Audi had already confirmed that it would race a modified version of last year's R15 at the 12 Hours of Sebring and then finish the season with its new R18 so it is perhaps not that surprising that both cars were in Sebring. That said, the R15 will need to be modified in order to run at Sebring and, at least when it comes to bodywork changes like the so-called "tailfin", the #7 R15 plus running today appeared to be running 2010-spec bodywork.











When we contacted Boone about his experience and asked a few questions, he shared a few points... including how the new car sounded.



> There were two R18s running on the track (#1 & #2) and I think I only saw one R15++. I'm not sure of the drivers, honestly. It's tough to see the helmets in the closed cockpit LMPs. I've heard McNish is in town and I saw Dr. Ulrich on a golf cart in the infield. The R18s are quieter than the R15s (except for the two times I heard the cars having engine troubles). They almost sound like a Learjet taking off from a half-mile away. They will be very difficult to hear during an actual race.



Examining high-resolution photos from today's tests, we can at least confirm a few drivers' presence. We can tell by the helmets that both Marcel Fassler and Benoit Treluyer were testing the open-top R15 plus though in the case of the two R18s this is harder to discern. One shot appears to be Dindo Capello at the wheel of the #1, but beyond that we cannot confirm further drivers.










Though details are limited, the real story for the fans is that these mark the first photos of the new R18 out in the wild and on a track. Enjoy the full collection via our photo gallery or also via Mr. Boone's Flickr page.
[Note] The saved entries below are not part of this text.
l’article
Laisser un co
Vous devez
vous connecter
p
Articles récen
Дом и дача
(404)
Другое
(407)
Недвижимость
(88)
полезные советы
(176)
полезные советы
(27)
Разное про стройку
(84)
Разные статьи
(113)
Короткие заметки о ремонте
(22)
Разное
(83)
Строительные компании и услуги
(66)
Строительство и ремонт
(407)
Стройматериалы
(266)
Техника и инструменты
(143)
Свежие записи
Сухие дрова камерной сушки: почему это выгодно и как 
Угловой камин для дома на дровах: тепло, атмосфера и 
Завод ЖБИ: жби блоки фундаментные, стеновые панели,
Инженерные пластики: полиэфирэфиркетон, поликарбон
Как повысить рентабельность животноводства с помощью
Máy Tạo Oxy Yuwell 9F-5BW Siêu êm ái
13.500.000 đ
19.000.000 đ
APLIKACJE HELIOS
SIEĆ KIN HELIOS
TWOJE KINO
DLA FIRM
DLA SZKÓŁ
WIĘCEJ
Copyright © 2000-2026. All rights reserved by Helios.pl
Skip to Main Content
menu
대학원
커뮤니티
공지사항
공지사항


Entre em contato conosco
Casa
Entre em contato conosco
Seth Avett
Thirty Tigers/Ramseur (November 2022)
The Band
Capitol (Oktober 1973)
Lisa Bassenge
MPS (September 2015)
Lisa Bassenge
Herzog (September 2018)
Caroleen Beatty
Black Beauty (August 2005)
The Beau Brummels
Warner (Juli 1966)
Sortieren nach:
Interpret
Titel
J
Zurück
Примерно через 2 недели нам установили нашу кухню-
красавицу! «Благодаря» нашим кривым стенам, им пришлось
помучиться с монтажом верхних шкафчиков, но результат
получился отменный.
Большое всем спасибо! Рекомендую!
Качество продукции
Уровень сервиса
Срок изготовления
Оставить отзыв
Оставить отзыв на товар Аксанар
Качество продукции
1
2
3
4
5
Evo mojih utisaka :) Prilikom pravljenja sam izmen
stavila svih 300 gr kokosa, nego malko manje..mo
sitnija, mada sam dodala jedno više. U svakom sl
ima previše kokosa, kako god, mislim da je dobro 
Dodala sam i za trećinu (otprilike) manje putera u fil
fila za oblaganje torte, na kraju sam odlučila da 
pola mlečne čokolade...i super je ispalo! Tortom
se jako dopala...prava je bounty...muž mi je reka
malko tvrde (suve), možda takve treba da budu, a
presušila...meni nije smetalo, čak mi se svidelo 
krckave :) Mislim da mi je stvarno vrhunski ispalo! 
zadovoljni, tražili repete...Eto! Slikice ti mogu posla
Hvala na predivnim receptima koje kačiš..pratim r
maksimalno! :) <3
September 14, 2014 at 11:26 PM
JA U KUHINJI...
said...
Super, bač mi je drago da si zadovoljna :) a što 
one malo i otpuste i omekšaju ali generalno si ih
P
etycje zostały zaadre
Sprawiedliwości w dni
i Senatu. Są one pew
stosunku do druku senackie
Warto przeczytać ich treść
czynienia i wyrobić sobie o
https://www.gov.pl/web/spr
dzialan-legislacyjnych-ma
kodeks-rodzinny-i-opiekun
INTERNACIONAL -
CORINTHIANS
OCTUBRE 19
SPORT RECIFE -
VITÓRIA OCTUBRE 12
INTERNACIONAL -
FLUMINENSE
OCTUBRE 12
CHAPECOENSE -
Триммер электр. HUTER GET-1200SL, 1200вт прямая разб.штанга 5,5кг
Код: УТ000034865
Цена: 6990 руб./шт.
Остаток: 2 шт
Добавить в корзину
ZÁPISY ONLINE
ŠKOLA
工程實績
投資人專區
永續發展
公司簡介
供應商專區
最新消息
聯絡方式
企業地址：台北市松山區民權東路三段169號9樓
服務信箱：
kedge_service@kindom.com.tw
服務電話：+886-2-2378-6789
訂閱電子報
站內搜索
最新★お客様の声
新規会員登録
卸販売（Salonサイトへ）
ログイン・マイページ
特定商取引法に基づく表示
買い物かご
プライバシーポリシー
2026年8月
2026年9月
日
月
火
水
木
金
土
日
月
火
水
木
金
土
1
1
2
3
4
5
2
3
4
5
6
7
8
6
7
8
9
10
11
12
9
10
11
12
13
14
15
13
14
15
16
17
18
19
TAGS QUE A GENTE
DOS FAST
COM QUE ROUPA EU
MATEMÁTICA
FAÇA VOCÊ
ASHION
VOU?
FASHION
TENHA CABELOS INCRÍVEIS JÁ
We thank James Boone for taking the shots and for granting us permission to share them with our readers.

*MORE INFORMATION:*

*PHOTO GALLERY: Audi R18 at Sebring Winter Test Session *

* Audi R18 First Details *

* James Boone on Flickr *


----------



## [email protected] (Oct 7, 1999)

George,

R15 I believe and I may be wrong that it will have "grandfather" rights for Sebring so no tailfin which is applicable to 2011 spec cars. The R15 will be muzzled and restricted to a large degree and I believe as well they won't be allowed to run development parts for the R18 on it.

That's just my understanding of it based on the regs, etc. but I'm prefacing all of that as saying I really could be wrong in what I've read and my understanding.


----------



## chernaudi (Oct 6, 2006)

Reports are that either a R18 or the R15 ran a 1:44 lap time, per info on the ALMS forums. Both cars, in theory, should under the rules be capable of similar lap times.


----------



## manuelfuu (Jan 28, 2011)

nice


----------



## chernaudi (Oct 6, 2006)

Got this from AudiWorld: Ironically, Audi of America has released this info:

http://www.audiworld.com/news/11/r18-test/

In short, all 9 Audi LM drivers attended the test, and that is was to shake down the R18s and optimize the R15.


----------



## chernaudi (Oct 6, 2006)

It's now been reported in a German magazine that the R18 is producing out of the box about 10% more areo effiency compared to the R15, and that it's making more front downforce than the R15 and probably has a front areo bias, probably in respect to the wider front tires.


----------